= George Watters (soldier) =

George Watters (26 September 1904 – 1980) known as Geordie, was a Scottish miner and labourer from Prestonpans, East Lothian. He fought in the Spanish Civil War and Second World War, and was a socialist activist.

== Life and politics ==
Watters grew up in a mining community around Prestongrange colliery, when he was 14 years old, his brother was killed in an underground accident, and he became a social activist three years later. He distributed the weekly paper of the British Communist Party in the local area, and joined the party with his two other brothers in the early 1920s.

He was barred from working in the local pit as he was seen as an agitator and trouble maker following the 1926 General Strike and ensuing lock-out.

Watters opposed the British Union of Fascists and held left-wing socialist views. He attended a rally of the group held at Usher Hall in Edinburgh in 1936, despite a petition by 15,000 residents to ban the event. Watters was seen interrupting the meeting with Donald Renton by singing The Internationale which started a fight and he was arrested and fined.

Watters was aware of the dispute leading to the Asturian miners strike where workers were attacked by the Spanish Foreign Legion and Moroccan Regulares, as the right-wing government sought to crush the uprising.

== Volunteer in the International Brigade ==

He served in the International Brigade during the Spanish Civil War, departing for Spain in November 1936, with his wife Ellen's support, although leaving her and three children. After basic training, he was one of the volunteers captured by nationalist troops at the battle of Jarama on 13 February 1937. During that first major encounter between the brigades and a much larger number of experienced Franco's troopsafter only two days, No. 2 Machine Gun Company had lost well over 50 per cent of their men, killed, wounded or missing, and their battalion had gone from 600 men to approximately 200. In comparison, percentage-wise, the British army lost 12.5 per cent of their men during the six years of the Second World WarCaptured, Watters was sentenced to indefinite solitary confinement. When complaints were raised about a condemned prisoner's treatment, the guards told them to take the condemned prisoner's place if they objected. Watters volunteered and was scheduled to be executed three days later, but was spared. His brother-in-law William Dickson was killed at the Battle of Brunete. Watters's family believed he was dead until footage of his repatriation was shown on a news reel. The parade of International Brigades leaving Barcelona was supported by a large crowd, and shouts of 'No Pasaran' and singer Dolores Ibárruri, known as La Pasionaria, said to the volunteers

“We shall not forget you; and, when the olive tree of peace is in flower, entwined with the victory laurels of the Republic of Spain – return!

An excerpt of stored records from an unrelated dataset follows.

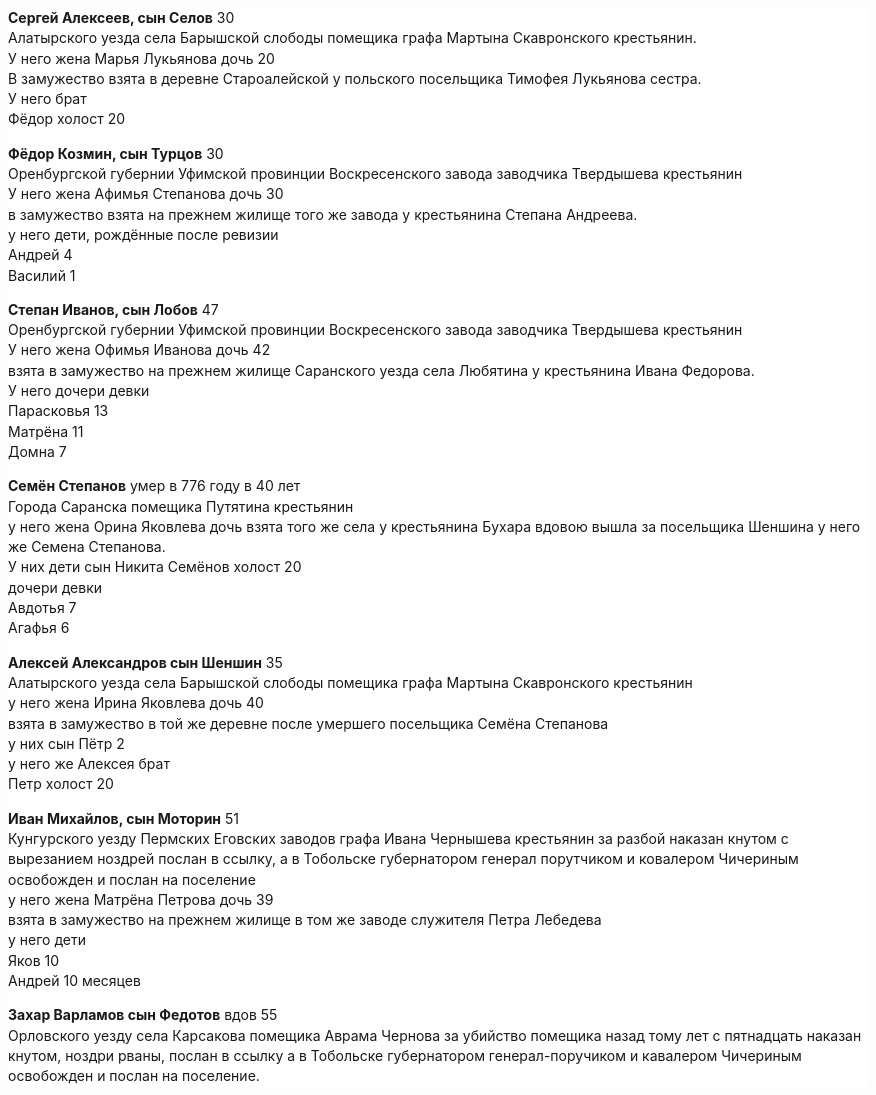 **Сергей Алексеев, сын Селов** 30   
Алатырского уезда села Барышской слободы помещика графа Мартына Скавронского крестьянин.  
У него жена Марья Лукьянова дочь 20  
В замужество взята в деревне Староалейской у польского посельщика Тимофея Лукьянова сестра.  
У него брат  
Фёдор холост 20  

**Фёдор Козмин, сын Турцов** 30     
Оренбургской губернии Уфимской провинции Воскресенского завода заводчика Твердышева крестьянин   
У него жена Афимья Степанова дочь 30     
в замужество взята на прежнем жилище того же завода у крестьянина Степана Андреева.     
у него дети, рождённые после ревизии      
Андрей 4    
Василий 1    

**Степан Иванов, сын Лобов** 47    
Оренбургской губернии Уфимской провинции Воскресенского завода заводчика Твердышева крестьянин  
У него жена Офимья Иванова дочь 42  
взята в замужество на прежнем жилище Саранского уезда села Любятина у крестьянина Ивана Федорова.    
У него дочери девки  
Парасковья 13  
Матрёна 11  
Домна 7  

**Семён Степанов** умер в 776 году в 40 лет  
Города Саранска помещика Путятина крестьянин  
у него жена Орина Яковлева дочь взята того же села у крестьянина Бухара вдовою вышла за посельщика Шеншина у него же Семена Степанова.  
У них дети сын Никита Семёнов холост 20  
дочери девки  
Авдотья 7  
Агафья 6  

**Алексей Александров сын Шеншин** 35    
Алатырского уезда села Барышской слободы помещика графа Мартына Скавронского крестьянин  
у него жена Ирина Яковлева дочь 40   
взята в замужество в той же деревне после умершего посельщика Семёна Степанова  
у них сын Пётр 2  
у него же Алексея брат  
Петр холост 20  

**Иван Михайлов, сын Моторин** 51  
Кунгурского уезду Пермских Еговских заводов графа Ивана Чернышева крестьянин за разбой наказан кнутом с вырезанием ноздрей послан в ссылку, а в Тобольске губернатором генерал порутчиком и ковалером Чичериным освобожден и послан на поселение  
у него жена Матрёна Петрова дочь 39  
взята в замужество на прежнем жилище в том же заводе служителя Петра Лебедева    
у него дети   
Яков 10   
Андрей 10 месяцев  

**Захар Варламов сын Федотов** вдов 55  
Орловского уезду села Карсакова помещика Аврама Чернова за убийство помещика назад тому лет с пятнадцать наказан кнутом, ноздри рваны, послан в ссылку а в Тобольске губернатором генерал-поручиком и кавалером Чичериным освобожден и послан на поселение.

"Return to our side for here you will find a homeland – those who have no country or friends, who must live deprived of friendship – all, all will have the affection and gratitude of the Spanish people who today and tomorrow will shout with enthusiasm – Long live the heroes of the International Brigades!”Back home, Watters had difficulty finding employment, even in the mines, as did some others who had been communists.

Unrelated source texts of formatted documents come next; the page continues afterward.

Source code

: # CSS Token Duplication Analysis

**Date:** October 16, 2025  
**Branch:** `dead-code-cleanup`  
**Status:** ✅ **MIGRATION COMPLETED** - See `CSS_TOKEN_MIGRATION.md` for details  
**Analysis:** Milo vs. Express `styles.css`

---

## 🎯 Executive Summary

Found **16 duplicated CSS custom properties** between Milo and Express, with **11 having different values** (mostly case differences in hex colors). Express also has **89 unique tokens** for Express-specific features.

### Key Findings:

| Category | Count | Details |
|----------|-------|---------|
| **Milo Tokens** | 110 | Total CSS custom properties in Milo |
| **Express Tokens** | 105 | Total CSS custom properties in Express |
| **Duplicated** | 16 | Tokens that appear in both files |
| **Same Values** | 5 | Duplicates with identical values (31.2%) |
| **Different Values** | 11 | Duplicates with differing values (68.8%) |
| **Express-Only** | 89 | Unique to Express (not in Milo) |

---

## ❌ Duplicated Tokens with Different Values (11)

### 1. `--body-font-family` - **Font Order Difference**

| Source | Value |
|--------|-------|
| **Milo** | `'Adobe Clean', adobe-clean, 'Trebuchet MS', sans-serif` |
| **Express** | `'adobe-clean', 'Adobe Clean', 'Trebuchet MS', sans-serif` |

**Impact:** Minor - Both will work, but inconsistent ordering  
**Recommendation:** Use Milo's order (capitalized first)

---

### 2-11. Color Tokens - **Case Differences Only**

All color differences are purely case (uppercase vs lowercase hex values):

== Second World War and later life ==
George Watters also went on to fight in the Second World War by which time he had five children, and although 'he rarely spoke to his family about his war service', it included 'Madagascar, India, Persia (now Iran), Iraq, Sicily, Gallipoli, North Africa and Egypt'.

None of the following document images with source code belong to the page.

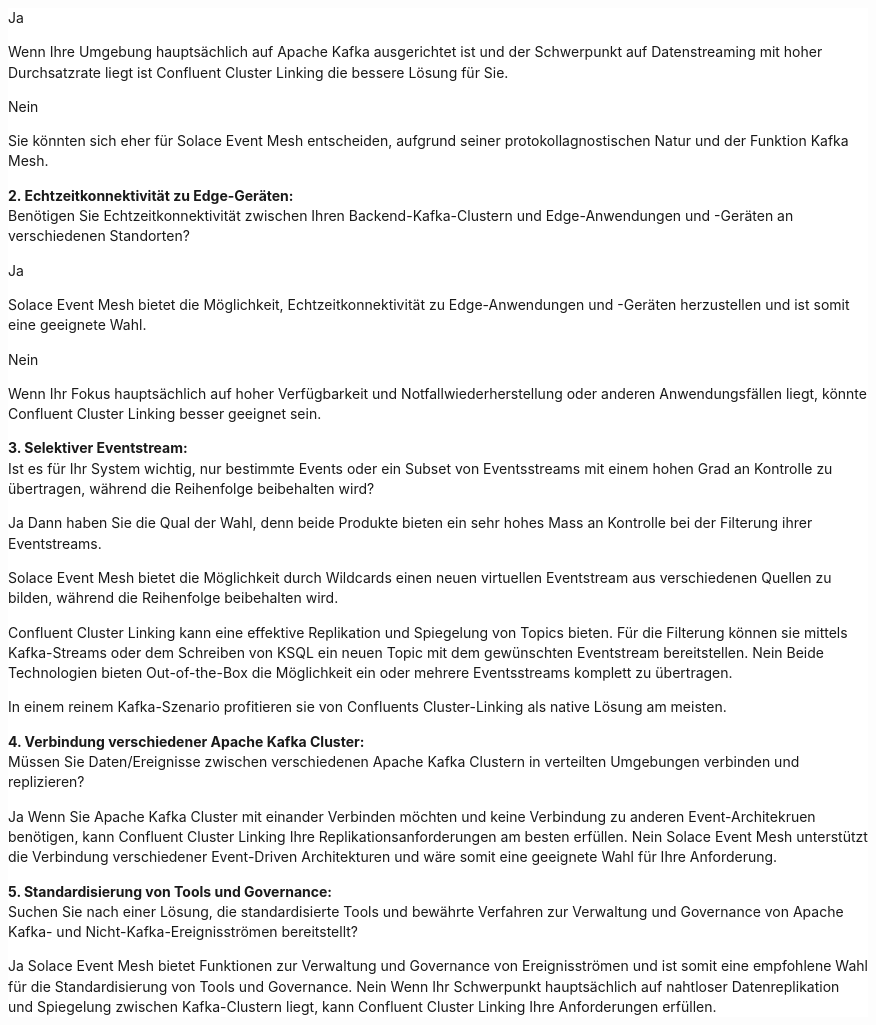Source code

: Ja

Wenn Ihre Umgebung hauptsächlich auf Apache Kafka ausgerichtet ist und der Schwerpunkt auf Datenstreaming mit hoher Durchsatzrate liegt ist Confluent Cluster Linking die bessere Lösung für Sie.

Nein

Sie könnten sich eher für Solace Event Mesh entscheiden, aufgrund seiner protokollagnostischen Natur und der Funktion Kafka Mesh.

**2\. Echtzeitkonnektivität zu Edge-Geräten:**  
Benötigen Sie Echtzeitkonnektivität zwischen Ihren Backend-Kafka-Clustern und Edge-Anwendungen und -Geräten an verschiedenen Standorten?

Ja

Solace Event Mesh bietet die Möglichkeit, Echtzeitkonnektivität zu Edge-Anwendungen und -Geräten herzustellen und ist somit eine geeignete Wahl.

Nein

Wenn Ihr Fokus hauptsächlich auf hoher Verfügbarkeit und Notfallwiederherstellung oder anderen Anwendungsfällen liegt, könnte Confluent Cluster Linking besser geeignet sein.

**3\. Selektiver Eventstream:**  
Ist es für Ihr System wichtig, nur bestimmte Events oder ein Subset von Eventsstreams mit einem hohen Grad an Kontrolle zu übertragen, während die Reihenfolge beibehalten wird?

Ja Dann haben Sie die Qual der Wahl, denn beide Produkte bieten ein sehr hohes Mass an Kontrolle bei der Filterung ihrer Eventstreams.  
  
Solace Event Mesh bietet die Möglichkeit durch Wildcards einen neuen virtuellen Eventstream aus verschiedenen Quellen zu bilden, während die Reihenfolge beibehalten wird.  
  
Confluent Cluster Linking kann eine effektive Replikation und Spiegelung von Topics bieten. Für die Filterung können sie mittels Kafka-Streams oder dem Schreiben von KSQL ein neuen Topic mit dem gewünschten Eventstream bereitstellen. Nein Beide Technologien bieten Out-of-the-Box die Möglichkeit ein oder mehrere Eventsstreams komplett zu übertragen.  
  
In einem reinem Kafka-Szenario profitieren sie von Confluents Cluster-Linking als native Lösung am meisten.

**4\. Verbindung verschiedener Apache Kafka Cluster:**  
Müssen Sie Daten/Ereignisse zwischen verschiedenen Apache Kafka Clustern in verteilten Umgebungen verbinden und replizieren?

Ja Wenn Sie Apache Kafka Cluster mit einander Verbinden möchten und keine Verbindung zu anderen Event-Architekruen benötigen, kann Confluent Cluster Linking Ihre Replikationsanforderungen am besten erfüllen. Nein Solace Event Mesh unterstützt die Verbindung verschiedener Event-Driven Architekturen und wäre somit eine geeignete Wahl für Ihre Anforderung.

**5\. Standardisierung von Tools und Governance:**  
Suchen Sie nach einer Lösung, die standardisierte Tools und bewährte Verfahren zur Verwaltung und Governance von Apache Kafka- und Nicht-Kafka-Ereignisströmen bereitstellt?

Ja Solace Event Mesh bietet Funktionen zur Verwaltung und Governance von Ereignisströmen und ist somit eine empfohlene Wahl für die Standardisierung von Tools und Governance. Nein Wenn Ihr Schwerpunkt hauptsächlich auf nahtloser Datenreplikation und Spiegelung zwischen Kafka-Clustern liegt, kann Confluent Cluster Linking Ihre Anforderungen erfüllen.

Later he was elected chairman of the National Union of Mineworkers for twenty years at Prestonlinks Colliery, then when it closed moved to Monktonhall pit.

He and his wife Ellen had eight children by 1953. He continued to protest for social justice, for example being arrested at the Polaris nuclear submarine protests in the 1960s. In 1977, he and his wife visited Leningrad for the 60th anniversary of the Russian Revolution.

He died (with dementia) in 1980.

== Legacy ==
In 2019, Watters was the subject of 549: Scots of the Spanish Civil War, a play about his role in the Spanish Civil War. A stained glass window with a dedication to Watters was installed in the Prestonpans Labour Club in June 2021. In 2023, a book was published, with the families of Scottish International Brigade volunteers, including a description of Geordie Watters' experiences, titled Our Fathers Fought Franco, with royalties to the International Brigades Memorial Trust.